──────── TEXT PASSAGE

2. The pump of claim 1 wherein said piston comprises one of a
magnetostrictive actuator and said first field comprises a magnetic
field.
3. The pump of claim 1 wherein said piston comprises an
electroactive actuator and said first field comprises an electric
field.
4. The pump of claim 3 wherein said electroactive actuator
comprises one of an electrostrictive actuator and a piezoelectric
actuator.
5. The pump of claim 1 wherein said piston comprises a stack
actuator.
6. The pump of claim 1 wherein said piston further comprises a pair
of opposing pistons.
7. The pump of claim 1 wherein said piston further comprises a cap
made of a softer material than said piston.
8. The pump of claim 1 wherein said first valve comprises a
magnetostrictive actuator and said second field comprises a
magnetic field.
9. The pump of claim 1 wherein said first valve comprises an
electroactive actuator and said second field comprises an electric
field.
10. The pump of claim 9 wherein said electroactive actuator
comprises one of an electrostrictive actuator and a piezoelectric
actuator.
11. The pump of claim 1 wherein said first valve comprises a stack
actuator.
12. The pump of claim 1 wherein said first valve further comprises
a cap made of a softer material than said valve.
13. The pump of claim 1 wherein said conduit has an interior
surface and said first valve has a face opposing said interior
surface and further comprising:
a pressure sensor disposed between said valve face and said
interior surface.
14. The pump of claim 1 wherein said conduit has an interior
surface and said piston has a face opposing said interior surface
and further comprising:
a pressure sensor disposed between said face and said interior
surface.
15. The pump of claim 6 wherein one of said pistons has a face
opposing said other piston and further comprising:
a pressure sensor disposed between said face and said other
piston.
16. The pump of claim 1 further comprising:
a second transducing material valve mounted in said conduit between
said piston and said second medium and being transversely
displaceable from a closed position to an open position to admit
said fluid to said second medium; and
wherein said control means further comprises means for changing a
third field applied to said second valve to change the position of
said second valve.
17. The pump of claim 1 wherein the changing of said chamber volume
is caused by a movement of said piston.
18. The pump of claim 1 wherein the changing of said chamber volume
is caused by a change in size of said piston.

────────────────
──────── ROWS

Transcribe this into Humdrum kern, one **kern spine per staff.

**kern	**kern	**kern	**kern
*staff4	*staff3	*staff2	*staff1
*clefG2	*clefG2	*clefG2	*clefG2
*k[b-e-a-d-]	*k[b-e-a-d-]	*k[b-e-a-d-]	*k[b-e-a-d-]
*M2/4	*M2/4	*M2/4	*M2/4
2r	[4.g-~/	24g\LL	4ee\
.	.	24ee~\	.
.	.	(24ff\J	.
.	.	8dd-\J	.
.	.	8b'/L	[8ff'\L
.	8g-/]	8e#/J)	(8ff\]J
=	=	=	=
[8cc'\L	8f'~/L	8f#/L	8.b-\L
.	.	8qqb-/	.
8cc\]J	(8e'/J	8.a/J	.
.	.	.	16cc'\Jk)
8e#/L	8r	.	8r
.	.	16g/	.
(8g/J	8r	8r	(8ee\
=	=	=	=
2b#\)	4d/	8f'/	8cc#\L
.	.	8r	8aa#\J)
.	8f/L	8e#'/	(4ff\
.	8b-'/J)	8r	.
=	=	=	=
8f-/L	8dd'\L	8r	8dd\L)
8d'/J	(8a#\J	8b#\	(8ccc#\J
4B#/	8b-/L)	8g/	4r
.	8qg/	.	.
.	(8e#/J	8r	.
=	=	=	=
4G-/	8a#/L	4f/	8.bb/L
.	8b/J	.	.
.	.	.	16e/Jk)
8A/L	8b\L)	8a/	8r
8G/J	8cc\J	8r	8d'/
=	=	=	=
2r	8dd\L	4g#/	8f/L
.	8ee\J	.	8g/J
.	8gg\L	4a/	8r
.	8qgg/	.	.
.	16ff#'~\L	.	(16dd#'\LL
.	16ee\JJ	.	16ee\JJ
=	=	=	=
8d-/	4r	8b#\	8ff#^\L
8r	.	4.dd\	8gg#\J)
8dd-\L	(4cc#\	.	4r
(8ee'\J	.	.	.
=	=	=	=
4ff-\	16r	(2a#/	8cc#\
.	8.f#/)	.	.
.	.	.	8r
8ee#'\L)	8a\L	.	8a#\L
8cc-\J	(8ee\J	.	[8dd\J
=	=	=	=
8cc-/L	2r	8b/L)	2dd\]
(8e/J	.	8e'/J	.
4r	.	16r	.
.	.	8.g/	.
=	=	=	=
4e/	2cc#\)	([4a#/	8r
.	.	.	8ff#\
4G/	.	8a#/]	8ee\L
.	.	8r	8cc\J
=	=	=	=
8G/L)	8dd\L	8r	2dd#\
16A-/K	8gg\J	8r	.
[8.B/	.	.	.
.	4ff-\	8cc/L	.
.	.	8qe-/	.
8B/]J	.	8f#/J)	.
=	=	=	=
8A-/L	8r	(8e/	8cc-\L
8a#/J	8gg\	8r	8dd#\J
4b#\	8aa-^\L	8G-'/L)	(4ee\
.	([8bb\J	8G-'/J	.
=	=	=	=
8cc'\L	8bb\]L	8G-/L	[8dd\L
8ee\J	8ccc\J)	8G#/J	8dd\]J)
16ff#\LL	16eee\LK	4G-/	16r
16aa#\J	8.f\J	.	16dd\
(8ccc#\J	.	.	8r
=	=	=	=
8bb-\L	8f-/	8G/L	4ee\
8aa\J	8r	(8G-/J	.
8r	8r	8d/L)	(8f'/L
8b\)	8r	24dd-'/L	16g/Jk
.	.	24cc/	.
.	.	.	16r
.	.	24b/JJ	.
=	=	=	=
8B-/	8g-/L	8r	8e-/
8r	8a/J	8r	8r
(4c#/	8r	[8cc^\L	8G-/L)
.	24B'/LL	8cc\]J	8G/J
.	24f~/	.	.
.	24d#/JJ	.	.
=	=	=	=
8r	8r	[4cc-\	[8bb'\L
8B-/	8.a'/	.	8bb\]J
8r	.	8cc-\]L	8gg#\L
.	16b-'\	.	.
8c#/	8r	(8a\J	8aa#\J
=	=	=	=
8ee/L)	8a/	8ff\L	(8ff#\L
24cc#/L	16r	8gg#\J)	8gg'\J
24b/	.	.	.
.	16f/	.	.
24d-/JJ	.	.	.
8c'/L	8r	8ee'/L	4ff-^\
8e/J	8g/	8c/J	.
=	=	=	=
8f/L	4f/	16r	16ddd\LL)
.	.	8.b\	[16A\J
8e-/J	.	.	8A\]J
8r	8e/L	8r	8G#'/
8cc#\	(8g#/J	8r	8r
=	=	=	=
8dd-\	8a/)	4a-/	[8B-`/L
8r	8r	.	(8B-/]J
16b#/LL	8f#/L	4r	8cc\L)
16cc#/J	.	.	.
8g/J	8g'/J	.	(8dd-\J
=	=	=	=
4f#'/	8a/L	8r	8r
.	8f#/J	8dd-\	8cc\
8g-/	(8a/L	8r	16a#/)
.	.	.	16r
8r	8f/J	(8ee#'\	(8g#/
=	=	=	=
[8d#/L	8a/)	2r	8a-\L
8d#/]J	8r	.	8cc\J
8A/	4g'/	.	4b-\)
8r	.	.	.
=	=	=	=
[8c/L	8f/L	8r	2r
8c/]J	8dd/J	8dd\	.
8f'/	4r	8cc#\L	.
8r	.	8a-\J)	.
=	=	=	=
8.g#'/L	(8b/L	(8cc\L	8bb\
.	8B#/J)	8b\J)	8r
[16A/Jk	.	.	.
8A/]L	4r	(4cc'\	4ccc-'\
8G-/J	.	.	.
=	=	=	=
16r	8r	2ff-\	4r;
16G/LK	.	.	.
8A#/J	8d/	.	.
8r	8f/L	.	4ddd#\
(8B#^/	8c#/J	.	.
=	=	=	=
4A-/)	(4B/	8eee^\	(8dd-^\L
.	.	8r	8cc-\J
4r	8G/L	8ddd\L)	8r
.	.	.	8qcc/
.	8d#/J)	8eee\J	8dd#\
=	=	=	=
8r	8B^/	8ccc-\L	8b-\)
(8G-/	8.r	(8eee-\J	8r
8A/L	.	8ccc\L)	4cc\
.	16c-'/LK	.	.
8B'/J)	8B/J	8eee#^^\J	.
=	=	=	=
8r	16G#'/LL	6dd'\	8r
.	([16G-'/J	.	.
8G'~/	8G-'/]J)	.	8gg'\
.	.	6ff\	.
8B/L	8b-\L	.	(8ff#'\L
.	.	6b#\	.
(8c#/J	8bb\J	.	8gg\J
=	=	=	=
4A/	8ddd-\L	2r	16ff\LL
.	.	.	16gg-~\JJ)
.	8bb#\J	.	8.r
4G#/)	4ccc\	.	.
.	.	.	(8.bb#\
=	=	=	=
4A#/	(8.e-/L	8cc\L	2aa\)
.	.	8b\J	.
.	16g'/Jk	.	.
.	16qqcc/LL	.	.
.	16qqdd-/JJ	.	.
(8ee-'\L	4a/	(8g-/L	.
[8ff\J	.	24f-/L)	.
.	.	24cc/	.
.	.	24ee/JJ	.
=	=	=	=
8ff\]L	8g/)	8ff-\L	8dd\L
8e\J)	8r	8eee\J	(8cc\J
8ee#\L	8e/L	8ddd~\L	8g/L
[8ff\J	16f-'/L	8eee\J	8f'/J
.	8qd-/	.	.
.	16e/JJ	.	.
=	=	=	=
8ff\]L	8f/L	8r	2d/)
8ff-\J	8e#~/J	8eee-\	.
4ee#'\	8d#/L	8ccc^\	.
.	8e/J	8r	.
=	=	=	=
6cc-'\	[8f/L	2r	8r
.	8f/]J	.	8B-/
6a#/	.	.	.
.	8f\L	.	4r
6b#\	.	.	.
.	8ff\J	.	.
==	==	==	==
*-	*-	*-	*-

────────────────

:: DIRECTIVE A ::
In the pump claims, rewrite the paragraph beginning "16. The pump of claim 1 further comprising" as a short list that keeps its main facts.
:: DIRECTIVE B ::
Locate each line of the records that contains the string "kern", and copy every such line.

:: EXPECTED ANSWER A ::
Claim 16 adds the following to the pump of claim 1:
- A second valve of transducing material is mounted in the conduit between the piston and the second medium.
- This valve can be displaced transversely from a closed position to an open position, admitting the fluid to the second medium.
- The control means also includes means for changing a third field applied to the second valve, which changes that valve's position.

:: EXPECTED ANSWER B ::
Transcribe this into Humdrum kern, one **kern spine per staff.
**kern	**kern	**kern	**kern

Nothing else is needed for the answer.